A Gaza, il continuo braccio di ferro con Hamas comporta un assedio e una situazione economica sempre sul punto di sfociare in una catastrofe umanitaria. La disoccupazione nella Striscia – e anche in Cisgiordania ma con effetti diversi – fa parte di un quadro di miseria che condanna la popolazione al pericolo continuo della fame e del disastro. Questo «gioco» ha un obiettivo chiaro: consolidare la divisione interna al popolo palestinese, garantire l’annessione della Cisgiordania (del tutto o in parte) in cambio della «indipendenza» di Gaza con i suoi 363 chilometri quadrati e due milioni di abitanti.
A tutto questo, il presidente statunitense ha aggiunto la riduzione degli aiuti economici di Washington e le pressioni contro il sostegno dell’Onu ai rifugiati palestinesi.
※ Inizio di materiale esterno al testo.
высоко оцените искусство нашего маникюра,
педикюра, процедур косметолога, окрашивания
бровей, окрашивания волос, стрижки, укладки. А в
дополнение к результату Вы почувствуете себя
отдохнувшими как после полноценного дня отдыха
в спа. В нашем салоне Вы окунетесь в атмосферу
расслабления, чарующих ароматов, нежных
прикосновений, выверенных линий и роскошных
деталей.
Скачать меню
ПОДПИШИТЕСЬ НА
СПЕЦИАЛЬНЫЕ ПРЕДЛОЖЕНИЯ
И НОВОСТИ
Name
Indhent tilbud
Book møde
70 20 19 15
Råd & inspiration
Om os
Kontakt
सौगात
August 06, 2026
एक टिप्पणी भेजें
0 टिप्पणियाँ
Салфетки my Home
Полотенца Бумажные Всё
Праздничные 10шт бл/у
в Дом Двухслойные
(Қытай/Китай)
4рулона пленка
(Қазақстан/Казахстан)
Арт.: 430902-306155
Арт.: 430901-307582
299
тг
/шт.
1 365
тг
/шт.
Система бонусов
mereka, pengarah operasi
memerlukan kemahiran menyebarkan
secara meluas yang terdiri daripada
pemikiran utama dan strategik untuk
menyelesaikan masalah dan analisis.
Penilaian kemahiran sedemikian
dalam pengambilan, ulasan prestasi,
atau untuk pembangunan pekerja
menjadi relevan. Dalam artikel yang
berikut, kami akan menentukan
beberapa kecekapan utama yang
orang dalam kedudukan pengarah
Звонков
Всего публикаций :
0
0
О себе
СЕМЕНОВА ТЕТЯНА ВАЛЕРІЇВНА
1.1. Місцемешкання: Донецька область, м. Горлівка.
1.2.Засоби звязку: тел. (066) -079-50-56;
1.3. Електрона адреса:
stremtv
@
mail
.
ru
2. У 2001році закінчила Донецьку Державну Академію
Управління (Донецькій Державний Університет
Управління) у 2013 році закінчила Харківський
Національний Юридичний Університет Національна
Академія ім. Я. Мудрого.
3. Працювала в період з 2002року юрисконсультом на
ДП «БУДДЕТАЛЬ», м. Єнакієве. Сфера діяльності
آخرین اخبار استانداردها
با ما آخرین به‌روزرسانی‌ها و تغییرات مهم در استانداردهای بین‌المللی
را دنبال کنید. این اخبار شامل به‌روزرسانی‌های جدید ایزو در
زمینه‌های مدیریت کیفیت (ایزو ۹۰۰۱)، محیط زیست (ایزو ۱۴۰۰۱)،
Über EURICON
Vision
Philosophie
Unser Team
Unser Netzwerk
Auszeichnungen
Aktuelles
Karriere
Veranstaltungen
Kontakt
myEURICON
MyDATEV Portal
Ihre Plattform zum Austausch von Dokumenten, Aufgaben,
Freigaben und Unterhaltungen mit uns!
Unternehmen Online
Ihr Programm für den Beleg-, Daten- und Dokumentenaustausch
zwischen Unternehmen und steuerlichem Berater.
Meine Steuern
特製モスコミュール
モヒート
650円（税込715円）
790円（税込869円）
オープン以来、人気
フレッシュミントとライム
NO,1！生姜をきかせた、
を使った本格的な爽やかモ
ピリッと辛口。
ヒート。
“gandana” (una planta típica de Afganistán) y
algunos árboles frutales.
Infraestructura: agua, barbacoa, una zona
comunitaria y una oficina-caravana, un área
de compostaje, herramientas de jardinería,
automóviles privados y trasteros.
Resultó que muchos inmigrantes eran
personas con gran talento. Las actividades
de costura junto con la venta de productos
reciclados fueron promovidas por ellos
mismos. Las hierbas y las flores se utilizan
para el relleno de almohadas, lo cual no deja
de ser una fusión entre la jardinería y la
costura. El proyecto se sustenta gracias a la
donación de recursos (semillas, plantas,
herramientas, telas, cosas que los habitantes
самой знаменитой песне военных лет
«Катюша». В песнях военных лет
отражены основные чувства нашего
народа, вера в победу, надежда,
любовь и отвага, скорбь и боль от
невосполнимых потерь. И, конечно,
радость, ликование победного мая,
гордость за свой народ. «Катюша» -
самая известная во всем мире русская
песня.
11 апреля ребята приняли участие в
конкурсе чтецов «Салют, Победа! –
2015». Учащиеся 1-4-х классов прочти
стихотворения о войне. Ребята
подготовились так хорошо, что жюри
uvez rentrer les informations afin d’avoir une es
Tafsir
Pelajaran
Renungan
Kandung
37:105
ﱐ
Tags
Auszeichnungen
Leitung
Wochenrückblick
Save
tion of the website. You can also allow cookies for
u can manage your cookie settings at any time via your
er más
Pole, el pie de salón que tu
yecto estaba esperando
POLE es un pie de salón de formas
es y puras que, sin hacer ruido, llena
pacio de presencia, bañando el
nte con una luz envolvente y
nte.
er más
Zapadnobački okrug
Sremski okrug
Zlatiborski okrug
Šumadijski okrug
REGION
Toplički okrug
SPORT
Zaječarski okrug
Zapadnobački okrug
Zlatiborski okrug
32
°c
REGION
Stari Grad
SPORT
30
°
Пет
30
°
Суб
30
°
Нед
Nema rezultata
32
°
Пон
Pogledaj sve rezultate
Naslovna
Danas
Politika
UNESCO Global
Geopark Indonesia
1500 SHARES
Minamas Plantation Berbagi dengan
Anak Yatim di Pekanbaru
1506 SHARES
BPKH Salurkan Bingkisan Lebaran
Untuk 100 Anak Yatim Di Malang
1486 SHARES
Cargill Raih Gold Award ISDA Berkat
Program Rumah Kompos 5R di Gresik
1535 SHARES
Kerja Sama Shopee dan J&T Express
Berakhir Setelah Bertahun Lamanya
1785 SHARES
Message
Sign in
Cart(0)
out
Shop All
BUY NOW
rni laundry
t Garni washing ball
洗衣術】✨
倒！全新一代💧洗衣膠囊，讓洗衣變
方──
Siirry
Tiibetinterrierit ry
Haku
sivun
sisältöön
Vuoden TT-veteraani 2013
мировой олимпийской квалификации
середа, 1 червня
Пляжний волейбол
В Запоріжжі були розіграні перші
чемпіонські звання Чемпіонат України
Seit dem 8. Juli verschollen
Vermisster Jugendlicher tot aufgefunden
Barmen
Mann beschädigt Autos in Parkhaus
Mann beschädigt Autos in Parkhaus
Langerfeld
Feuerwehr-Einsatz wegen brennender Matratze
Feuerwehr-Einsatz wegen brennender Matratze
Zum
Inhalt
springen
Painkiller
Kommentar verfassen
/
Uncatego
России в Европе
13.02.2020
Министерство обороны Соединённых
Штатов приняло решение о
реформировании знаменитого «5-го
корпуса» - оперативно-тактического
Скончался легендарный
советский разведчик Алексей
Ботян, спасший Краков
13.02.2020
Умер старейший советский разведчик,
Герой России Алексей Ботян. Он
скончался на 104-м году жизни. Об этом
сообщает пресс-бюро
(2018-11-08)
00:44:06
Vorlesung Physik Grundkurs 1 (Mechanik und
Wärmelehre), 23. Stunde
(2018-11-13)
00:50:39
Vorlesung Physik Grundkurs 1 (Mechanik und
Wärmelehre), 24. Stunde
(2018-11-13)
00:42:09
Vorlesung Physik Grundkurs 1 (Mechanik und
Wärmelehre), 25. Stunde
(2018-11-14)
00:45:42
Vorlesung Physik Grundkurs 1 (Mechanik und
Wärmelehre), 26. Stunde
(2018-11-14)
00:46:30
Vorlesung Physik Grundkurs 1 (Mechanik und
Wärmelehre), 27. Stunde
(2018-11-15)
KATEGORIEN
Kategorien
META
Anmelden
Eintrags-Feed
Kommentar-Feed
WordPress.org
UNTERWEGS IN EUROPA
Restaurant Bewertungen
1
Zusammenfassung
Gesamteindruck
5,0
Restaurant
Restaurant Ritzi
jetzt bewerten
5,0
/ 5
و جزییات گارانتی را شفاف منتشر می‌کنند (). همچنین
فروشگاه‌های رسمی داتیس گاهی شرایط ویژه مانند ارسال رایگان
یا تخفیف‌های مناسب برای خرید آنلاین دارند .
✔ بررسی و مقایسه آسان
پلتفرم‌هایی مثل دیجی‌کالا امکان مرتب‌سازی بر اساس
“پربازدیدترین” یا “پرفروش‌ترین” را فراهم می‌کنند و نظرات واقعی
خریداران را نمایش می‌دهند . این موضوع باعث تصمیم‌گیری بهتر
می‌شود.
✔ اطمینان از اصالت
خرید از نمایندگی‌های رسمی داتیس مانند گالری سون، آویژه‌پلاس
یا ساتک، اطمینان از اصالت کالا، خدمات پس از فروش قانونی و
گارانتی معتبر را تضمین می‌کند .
In cinquantadue anni di occupazione sono stati elaborati piani economici a centinaia, ma quest’ultimo sarebbe il «migliore»: 50 miliardi di dollari! Ma, attenzione, in dieci anni… anzi, un momento, 28 per i territori occupati, il resto per progetti in Egitto, Giordania, Libano e altri paesi della regione.
Alcuni piani sono oltremodo interessanti: miglioramento della circolazione di persone e merci, acqua ed energia. Le frontiere, le risorse idriche e quelle energetiche sono interamente controllate da Israele che sottopone i palestinesi a un continuo esproprio di terre e acqua, al controllo di tutte le fonti energetiche, a ostacoli di ogni tipo alle frontiere. Cinque miliardi verrebbero destinati al corridoio di collegamento fra Gaza e Cisgiordania, previsto dagli accordi di Oslo del 1993 ma finora boicottato dai governi israeliani.
Cinquantamila milioni! Che meraviglia. Chi li darà? Secondo il piano, 11 miliardi sarebbero appunto garantiti da Washington, 11 miliardi da «iniziative private» e il resto a carico della comunità internazionale. In ebraico e yiddish l’espressione più giusta è «luft gesheften»: faccende nebulose.
Anche in Bahrein, tutti chiariscono, si scusano: sì, questi piani vengono elaborati senza parlare con i palestinesi e gli israeliani, che non sono stati invitati. Poi non è proprio così: Trump e Netanyahu sono in continuo contatto. Il premier israeliano vede nei vari piani un altro modo per far avanzare il progetto di annessione della Cisgiordania, magari migliorando la situazione economica dei palestinesi ma senza alcuna vera risposta sul piano dell’indipendenza politica.
Il piano statunitense per la «prosperità» altro non è che un monumentale inganno: gli statunitensi non fanno che consolidare i criminali progetti di annessione della destra israeliana. In questi giorni è difficile dire se il pericolo più grave per la regione siano le intenzioni statunitensi verso l’Iran – e su questo fronte, benvenuto il freno russo -, o le menzogne economiche che nascondono l’appoggio alla politica di annessione israeliana e il pericolo di una nuova guerra nella regione.